I only need to read the gospels to see this. Through Jesus, he draws out hidden potential in the smallest of seeds to show how he’s building his kingdom. He uses little fish and tiny loaves of bread to provide a feast for thousands. He welcomes little ones into his presence – the young, the weak, the insignificant – humbling the proud and the powerful. He values the smallest of gifts over far grander ones, because he knows the heart that gives it.
But much more than that, God sent his Son as a human baby to be the Saviour of this broken world, even when hardly anyone noticed or seemed to care. A host of angels announced this baby’s birth and his significance, but only a handful of nobodies in a sheep paddock witnessed it and went to find him. A bright star glimmered in the night sky for all to see, signalling his arrival, but only a few far-flung foreigners paid any attention. This baby was the king whom prophets foretold and God’s people awaited with longing, and yet he was born in an animal shed and slept in a feed trough, his parents too young and too poor to be given a second glance. And when he was presented at the temple only two elderly people recognised who he was – because they’d been expecting him.
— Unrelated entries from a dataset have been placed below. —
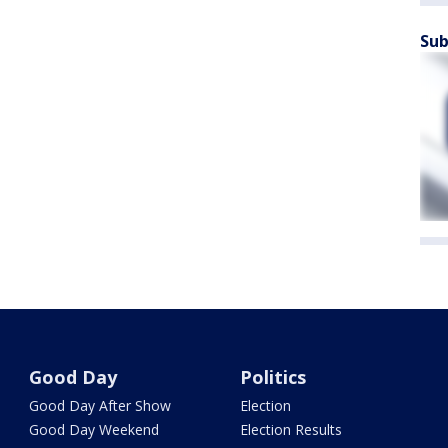
Sub
Good Day
Politics
Good Day After Show
Election
Good Day Weekend
Election Results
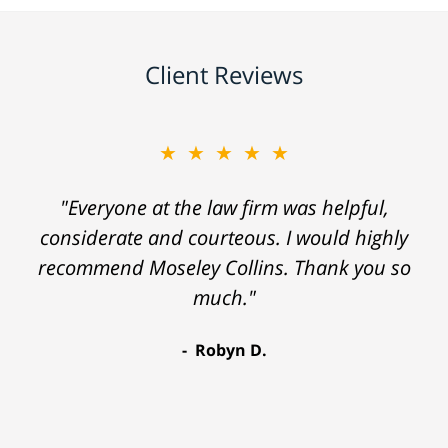
Client Reviews
★★★★★
"Everyone at the law firm was helpful,
considerate and courteous. I would highly
recommend Moseley Collins. Thank you so
much."
Robyn D.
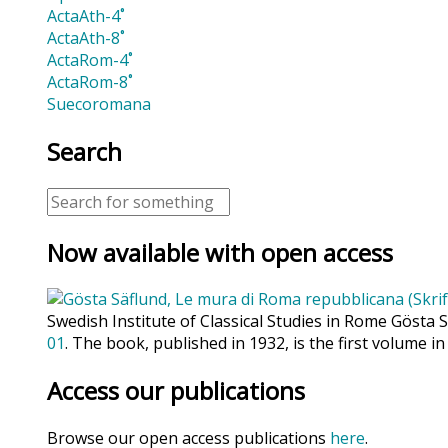
ActaAth-4˚
ActaAth-8˚
ActaRom-4˚
ActaRom-8˚
Suecoromana
Search
Now available with open access
Swedish Institute of Classical Studies in Rome Gösta 
01
. The book, published in 1932, is the first volume in
Access our publications
Browse our open access publications
here
.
You see, the Bible affirms what I know in my heart is true – that our Father in heaven really does use little things. So I trusted him to work through a simple prayer for my friend. And he did. She texted back later to say that although the family challenges remained, the anxiety she felt had been replaced with the peace that passes all understanding. The peace that guards our hearts and minds in Christ Jesus (Phil 4:7).
I can be sure that our Father in heaven uses small things – insignificant, unimportant, shabby, worthless things – it’s all the same to him. He uses them to surprise and delight me, to confound my small-minded ways, to expand my limited vision and to rescue me from my self-centred heart. I can be sure of this, because our Father in heaven also uses me:
Brothers and sisters, think of what you were when you were called. Not many of you were wise by human standards; not many were influential; not many were of noble birth. But God chose the foolish things of the world to shame the wise; God chose the weak things of the world to shame the strong. God chose the lowly things of this world and the despised things—and the things that are not—to nullify the things that are, so that no one may boast before him. It is because of him that you are in Christ Jesus, who has become for us wisdom from God—that is, our righteousness, holiness and redemption (1 Cor 1:26-30).